Warby Parker continues to benefit from a strong brand and a business model that encourages repeat engagement. Its expanding retail network is helping reduce customer acquisition costs and improving in store productivity, which supports more consistent revenue. The company’s growing suite of vision services also strengthens customer relationships and encourages long term loyalty.

Management has also focused on improving operating efficiency, with better cost discipline and more scalable processes beginning to show up in results. For investors, these strengths suggest Warby Parker has the foundation to steadily improve earnings as it gains scale.

Bear Case: Execution and Valuation

Despite these positives, Warby Parker’s valuation remains demanding for a company still early in its profitability journey. Shares trade at a premium multiple, which means the stock has limited room for setbacks. Any slowdown in revenue, margin progress, or store level productivity could pressure the stock.

Competition is another important risk. The eyewear market includes large retail chains, insurance backed providers, and fast growing online players. Pricing pressure and shifting consumer behavior could make consistent margin expansion more difficult. For investors, the concern is that improvements may take longer than expected, making the valuation harder to justify.

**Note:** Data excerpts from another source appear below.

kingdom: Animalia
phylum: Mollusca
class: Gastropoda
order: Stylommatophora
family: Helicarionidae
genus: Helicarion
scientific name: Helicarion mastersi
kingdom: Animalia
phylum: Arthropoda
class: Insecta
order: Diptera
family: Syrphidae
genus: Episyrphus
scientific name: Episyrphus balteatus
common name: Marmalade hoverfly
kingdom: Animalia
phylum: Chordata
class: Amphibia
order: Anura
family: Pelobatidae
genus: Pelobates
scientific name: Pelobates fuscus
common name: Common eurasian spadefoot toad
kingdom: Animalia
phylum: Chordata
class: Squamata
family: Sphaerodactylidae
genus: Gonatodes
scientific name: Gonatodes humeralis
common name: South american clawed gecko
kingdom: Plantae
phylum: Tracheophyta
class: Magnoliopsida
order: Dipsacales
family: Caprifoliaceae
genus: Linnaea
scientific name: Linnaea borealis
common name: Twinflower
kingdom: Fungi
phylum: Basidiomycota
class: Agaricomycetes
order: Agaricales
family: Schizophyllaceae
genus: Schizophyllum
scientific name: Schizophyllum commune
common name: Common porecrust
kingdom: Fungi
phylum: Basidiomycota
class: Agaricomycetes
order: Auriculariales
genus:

Outlook for 2027: What Could Warby Parker Be Worth?

Based on analysts’ average estimates, TIKR’s Guided Valuation Model using a 37x forward P/E suggests Warby Parker could trade near $24/share by 2027. That represents roughly 44% upside, or about 19% annualized returns.

This outlook already assumes steady revenue growth and improving profitability. To unlock stronger upside, the company would need faster progress in its vision care services, higher store productivity, or more substantial operating leverage. Without that, investors should expect a gradual and measured recovery.

For investors, Warby Parker offers meaningful upside, but the long term payoff depends heavily on consistent execution. The company has the pieces needed to scale earnings, yet the trajectory will be dictated by how effectively it converts strong gross margins into durable profitability.